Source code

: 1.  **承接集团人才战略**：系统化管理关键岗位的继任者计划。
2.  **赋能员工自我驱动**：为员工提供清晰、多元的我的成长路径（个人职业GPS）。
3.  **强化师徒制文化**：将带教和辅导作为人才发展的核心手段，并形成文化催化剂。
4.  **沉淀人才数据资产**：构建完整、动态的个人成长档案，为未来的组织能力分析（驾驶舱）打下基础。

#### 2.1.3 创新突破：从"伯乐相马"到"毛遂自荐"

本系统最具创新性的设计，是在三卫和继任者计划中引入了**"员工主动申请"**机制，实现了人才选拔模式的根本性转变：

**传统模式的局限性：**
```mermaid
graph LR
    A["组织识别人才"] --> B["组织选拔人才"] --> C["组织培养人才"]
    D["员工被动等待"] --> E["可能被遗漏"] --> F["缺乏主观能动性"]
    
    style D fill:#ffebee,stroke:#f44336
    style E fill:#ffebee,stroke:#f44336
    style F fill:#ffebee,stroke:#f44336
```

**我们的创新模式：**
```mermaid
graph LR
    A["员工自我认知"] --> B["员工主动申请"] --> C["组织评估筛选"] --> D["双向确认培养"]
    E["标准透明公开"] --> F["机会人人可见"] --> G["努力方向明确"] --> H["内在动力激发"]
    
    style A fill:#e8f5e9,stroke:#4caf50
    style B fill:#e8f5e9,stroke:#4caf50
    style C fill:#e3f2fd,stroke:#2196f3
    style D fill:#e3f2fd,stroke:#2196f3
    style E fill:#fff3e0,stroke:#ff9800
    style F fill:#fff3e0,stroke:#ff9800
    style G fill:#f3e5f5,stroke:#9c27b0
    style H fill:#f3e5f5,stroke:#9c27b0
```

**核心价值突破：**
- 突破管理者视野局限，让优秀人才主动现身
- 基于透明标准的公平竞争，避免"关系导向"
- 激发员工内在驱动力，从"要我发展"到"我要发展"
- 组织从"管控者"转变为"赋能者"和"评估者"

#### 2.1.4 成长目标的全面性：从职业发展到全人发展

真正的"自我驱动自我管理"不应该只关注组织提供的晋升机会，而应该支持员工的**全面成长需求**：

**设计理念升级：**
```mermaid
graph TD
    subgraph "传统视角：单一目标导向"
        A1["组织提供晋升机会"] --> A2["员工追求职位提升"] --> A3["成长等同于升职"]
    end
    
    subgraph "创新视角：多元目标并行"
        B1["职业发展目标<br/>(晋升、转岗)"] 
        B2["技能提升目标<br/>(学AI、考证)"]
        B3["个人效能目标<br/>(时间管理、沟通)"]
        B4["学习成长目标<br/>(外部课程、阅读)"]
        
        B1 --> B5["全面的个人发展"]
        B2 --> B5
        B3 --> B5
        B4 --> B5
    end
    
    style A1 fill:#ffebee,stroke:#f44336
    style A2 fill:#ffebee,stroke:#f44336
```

- _Your objective_
Only lines containing the string "subgraph" belong in the answer; find them in the data above and copy them.

- _Answer for the task_
    subgraph "传统视角：单一目标导向"
    subgraph "创新视角：多元目标并行"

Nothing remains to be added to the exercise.